*WHAT THE EXERCISE ASKS*: Take from the material every line containing the string "Right" and copy it.

*WORKING DATA*:
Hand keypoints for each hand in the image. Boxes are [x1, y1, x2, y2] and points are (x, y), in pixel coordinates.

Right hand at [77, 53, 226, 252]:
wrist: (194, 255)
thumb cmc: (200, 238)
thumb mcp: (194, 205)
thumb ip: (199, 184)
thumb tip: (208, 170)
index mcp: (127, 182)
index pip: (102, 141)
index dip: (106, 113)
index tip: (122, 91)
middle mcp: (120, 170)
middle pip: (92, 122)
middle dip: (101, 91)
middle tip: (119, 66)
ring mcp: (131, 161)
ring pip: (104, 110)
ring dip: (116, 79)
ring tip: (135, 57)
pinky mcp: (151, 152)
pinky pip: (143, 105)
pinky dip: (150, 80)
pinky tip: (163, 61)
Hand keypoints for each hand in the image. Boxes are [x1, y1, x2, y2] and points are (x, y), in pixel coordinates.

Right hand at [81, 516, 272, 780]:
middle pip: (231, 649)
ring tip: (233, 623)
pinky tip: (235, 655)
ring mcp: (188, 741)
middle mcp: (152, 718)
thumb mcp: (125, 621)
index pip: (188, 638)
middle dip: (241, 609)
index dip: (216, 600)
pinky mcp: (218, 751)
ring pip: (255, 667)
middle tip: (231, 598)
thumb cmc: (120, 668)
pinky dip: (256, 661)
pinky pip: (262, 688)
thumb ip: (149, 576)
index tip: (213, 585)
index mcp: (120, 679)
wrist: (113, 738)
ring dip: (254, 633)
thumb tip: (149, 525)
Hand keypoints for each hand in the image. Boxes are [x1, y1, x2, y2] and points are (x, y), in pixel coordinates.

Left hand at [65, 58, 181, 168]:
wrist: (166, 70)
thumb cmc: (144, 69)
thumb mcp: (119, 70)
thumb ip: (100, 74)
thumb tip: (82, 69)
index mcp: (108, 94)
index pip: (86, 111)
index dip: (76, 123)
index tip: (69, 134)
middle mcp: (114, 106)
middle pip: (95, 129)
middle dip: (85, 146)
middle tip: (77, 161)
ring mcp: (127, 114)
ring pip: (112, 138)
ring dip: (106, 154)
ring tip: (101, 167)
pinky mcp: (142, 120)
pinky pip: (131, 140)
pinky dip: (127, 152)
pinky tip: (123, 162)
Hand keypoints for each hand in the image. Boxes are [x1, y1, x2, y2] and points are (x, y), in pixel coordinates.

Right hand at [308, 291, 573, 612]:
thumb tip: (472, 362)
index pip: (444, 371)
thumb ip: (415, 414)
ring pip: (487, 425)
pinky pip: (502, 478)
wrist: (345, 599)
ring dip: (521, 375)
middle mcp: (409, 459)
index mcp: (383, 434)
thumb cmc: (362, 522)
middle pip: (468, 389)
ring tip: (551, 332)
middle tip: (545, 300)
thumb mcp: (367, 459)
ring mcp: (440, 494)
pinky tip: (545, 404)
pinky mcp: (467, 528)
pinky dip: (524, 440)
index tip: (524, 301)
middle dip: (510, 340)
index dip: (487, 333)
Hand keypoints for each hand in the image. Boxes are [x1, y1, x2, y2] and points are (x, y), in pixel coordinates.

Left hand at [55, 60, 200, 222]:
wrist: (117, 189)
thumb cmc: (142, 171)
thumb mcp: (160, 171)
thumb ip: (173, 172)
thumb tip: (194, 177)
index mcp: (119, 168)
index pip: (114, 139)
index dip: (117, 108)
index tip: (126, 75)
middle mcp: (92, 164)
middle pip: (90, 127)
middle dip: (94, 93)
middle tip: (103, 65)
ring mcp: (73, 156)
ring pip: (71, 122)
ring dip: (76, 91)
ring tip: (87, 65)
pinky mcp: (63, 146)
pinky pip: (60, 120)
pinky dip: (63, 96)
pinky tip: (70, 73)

*FINISHED EXERCISE*:
Right hand at [77, 53, 226, 252]:
Right hand at [81, 516, 272, 780]:
Right hand at [308, 291, 573, 612]:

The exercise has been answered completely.